=== WORK TASK ===
Extract every line in the rows below that contains the word "акумулатори", copying each line in full.

BEGIN SUPPLIED MATERIAL

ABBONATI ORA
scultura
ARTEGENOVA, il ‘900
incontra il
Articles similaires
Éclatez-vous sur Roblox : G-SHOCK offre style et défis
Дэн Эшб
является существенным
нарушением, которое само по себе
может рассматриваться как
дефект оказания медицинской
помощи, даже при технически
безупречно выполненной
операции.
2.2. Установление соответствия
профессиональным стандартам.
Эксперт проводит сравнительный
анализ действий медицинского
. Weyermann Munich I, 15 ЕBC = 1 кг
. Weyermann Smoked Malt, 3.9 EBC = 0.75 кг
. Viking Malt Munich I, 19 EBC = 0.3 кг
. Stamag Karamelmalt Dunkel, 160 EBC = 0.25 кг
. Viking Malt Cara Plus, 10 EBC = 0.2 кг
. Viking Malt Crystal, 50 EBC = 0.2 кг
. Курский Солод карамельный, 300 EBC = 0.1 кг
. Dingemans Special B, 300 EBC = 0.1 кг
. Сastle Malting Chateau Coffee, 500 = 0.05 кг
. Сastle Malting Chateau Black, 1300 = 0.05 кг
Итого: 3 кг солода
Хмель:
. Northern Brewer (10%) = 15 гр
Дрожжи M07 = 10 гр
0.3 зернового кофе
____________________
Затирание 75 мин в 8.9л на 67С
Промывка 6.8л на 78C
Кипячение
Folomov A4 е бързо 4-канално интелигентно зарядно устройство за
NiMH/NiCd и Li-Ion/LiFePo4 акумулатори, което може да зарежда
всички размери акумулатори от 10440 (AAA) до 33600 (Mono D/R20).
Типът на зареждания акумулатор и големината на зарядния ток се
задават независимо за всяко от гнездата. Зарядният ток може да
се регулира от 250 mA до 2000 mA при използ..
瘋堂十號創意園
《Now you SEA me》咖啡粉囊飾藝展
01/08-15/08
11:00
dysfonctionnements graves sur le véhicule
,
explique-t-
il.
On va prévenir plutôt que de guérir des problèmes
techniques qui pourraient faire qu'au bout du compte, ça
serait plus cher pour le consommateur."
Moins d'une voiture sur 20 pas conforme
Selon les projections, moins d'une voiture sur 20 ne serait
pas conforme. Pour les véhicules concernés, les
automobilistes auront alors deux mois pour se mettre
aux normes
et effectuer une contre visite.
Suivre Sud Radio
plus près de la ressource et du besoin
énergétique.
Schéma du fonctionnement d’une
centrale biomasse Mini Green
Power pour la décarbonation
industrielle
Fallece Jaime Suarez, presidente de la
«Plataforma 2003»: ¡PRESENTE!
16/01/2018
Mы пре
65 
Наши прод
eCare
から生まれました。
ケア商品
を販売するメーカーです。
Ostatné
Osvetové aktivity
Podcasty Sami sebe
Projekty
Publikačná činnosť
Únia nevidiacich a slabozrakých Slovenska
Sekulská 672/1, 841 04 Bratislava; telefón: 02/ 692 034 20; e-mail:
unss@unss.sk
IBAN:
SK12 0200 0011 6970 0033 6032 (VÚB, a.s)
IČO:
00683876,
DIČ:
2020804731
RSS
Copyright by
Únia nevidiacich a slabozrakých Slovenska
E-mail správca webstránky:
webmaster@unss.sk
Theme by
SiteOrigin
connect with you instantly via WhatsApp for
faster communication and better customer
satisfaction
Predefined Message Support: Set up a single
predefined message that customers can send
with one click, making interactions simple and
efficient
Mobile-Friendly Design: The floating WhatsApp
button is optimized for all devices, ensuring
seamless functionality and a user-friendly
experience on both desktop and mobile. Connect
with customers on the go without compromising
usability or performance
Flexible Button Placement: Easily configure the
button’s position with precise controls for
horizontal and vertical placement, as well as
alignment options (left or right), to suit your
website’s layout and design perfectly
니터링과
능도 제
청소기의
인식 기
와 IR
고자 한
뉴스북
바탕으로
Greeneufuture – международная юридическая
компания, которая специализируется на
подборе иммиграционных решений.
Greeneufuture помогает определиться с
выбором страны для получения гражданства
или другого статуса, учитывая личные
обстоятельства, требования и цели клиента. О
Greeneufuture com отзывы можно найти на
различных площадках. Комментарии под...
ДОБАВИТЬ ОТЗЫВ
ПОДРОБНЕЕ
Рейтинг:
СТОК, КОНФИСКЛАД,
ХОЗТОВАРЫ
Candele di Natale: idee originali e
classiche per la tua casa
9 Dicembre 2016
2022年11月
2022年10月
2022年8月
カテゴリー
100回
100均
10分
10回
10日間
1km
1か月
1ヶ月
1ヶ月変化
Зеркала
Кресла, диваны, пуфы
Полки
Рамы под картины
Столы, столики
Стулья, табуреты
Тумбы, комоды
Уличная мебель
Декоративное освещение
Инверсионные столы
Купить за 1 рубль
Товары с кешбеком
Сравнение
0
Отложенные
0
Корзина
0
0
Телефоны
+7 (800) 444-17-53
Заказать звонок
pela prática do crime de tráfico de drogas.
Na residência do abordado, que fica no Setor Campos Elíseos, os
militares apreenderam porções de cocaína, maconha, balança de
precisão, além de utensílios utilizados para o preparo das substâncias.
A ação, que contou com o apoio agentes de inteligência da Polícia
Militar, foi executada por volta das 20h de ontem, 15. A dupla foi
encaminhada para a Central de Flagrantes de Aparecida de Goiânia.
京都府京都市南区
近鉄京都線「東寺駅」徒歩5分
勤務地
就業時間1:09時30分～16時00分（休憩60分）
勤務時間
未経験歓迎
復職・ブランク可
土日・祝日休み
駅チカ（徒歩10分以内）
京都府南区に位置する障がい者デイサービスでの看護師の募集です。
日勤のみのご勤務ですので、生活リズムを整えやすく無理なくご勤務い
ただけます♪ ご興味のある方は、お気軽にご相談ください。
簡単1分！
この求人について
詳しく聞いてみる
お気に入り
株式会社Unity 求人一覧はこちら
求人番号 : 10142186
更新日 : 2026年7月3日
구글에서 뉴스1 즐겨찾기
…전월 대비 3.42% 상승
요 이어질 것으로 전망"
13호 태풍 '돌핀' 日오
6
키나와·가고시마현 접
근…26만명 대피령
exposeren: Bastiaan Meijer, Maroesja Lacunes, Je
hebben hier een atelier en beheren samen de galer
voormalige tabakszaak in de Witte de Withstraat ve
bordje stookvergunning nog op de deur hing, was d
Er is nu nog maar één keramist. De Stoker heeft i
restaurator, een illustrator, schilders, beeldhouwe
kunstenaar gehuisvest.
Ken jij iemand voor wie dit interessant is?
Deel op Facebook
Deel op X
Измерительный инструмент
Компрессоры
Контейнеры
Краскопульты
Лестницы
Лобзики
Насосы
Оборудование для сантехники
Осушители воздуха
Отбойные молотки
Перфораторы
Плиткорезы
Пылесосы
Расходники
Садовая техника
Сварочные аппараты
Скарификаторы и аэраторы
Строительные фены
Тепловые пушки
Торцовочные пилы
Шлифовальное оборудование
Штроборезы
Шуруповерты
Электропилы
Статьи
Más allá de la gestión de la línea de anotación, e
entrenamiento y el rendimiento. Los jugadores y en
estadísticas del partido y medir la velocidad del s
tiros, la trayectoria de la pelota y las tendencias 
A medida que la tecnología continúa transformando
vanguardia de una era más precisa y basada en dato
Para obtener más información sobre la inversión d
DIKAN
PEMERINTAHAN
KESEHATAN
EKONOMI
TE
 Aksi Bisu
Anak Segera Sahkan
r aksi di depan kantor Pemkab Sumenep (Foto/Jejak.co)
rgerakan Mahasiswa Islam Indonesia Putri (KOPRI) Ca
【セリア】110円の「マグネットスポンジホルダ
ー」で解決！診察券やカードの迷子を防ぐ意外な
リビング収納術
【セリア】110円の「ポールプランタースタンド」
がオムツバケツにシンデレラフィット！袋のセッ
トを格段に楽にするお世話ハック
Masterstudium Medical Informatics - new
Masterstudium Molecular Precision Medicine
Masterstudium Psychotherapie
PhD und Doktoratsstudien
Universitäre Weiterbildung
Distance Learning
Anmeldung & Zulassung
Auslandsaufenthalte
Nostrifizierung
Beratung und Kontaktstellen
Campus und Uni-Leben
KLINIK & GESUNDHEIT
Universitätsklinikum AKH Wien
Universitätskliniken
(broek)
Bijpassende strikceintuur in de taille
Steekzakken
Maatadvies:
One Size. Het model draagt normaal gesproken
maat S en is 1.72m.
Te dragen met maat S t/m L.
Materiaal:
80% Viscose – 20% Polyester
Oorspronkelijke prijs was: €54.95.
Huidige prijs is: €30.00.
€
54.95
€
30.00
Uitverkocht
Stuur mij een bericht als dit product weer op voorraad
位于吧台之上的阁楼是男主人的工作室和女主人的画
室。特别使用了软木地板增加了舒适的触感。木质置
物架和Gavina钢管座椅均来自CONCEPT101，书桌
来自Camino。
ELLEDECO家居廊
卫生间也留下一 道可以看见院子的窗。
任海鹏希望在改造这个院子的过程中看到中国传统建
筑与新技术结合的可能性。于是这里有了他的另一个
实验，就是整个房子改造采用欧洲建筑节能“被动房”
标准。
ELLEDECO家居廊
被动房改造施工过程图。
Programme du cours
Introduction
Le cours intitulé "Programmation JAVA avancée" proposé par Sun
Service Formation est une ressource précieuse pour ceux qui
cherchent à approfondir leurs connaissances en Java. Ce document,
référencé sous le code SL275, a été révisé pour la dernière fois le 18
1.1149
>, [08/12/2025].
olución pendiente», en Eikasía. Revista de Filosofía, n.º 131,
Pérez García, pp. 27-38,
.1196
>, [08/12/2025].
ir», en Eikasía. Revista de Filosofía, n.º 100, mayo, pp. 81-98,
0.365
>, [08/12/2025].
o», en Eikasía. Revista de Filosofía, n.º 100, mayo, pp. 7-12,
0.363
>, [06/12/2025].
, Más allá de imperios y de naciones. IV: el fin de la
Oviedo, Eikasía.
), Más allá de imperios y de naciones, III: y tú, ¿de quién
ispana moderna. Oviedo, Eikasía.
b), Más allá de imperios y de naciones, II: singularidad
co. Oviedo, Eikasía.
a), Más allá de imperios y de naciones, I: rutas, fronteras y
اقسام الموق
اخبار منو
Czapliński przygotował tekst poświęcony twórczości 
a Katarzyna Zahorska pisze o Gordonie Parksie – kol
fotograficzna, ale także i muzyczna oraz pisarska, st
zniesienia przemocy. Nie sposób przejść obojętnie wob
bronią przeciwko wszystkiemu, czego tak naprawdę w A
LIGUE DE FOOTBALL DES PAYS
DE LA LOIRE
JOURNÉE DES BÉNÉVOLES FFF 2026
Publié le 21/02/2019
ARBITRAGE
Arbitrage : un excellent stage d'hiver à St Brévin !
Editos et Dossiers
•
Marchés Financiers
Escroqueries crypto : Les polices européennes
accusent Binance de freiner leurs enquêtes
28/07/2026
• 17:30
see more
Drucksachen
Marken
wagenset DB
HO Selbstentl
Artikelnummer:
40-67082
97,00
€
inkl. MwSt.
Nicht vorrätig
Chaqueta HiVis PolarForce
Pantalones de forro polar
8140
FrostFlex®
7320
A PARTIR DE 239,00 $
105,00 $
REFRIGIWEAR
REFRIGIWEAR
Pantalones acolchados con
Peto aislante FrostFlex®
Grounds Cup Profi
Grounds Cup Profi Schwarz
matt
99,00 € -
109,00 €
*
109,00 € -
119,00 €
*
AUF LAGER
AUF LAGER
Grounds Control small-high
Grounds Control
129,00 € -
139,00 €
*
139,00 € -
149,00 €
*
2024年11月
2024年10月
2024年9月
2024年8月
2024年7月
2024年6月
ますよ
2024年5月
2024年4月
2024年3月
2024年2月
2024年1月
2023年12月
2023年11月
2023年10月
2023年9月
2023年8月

END SUPPLIED MATERIAL

=== EXERCISE RESULT ===
NiMH/NiCd и Li-Ion/LiFePo4 акумулатори, което може да зарежда
всички размери акумулатори от 10440 (AAA) до 33600 (Mono D/R20).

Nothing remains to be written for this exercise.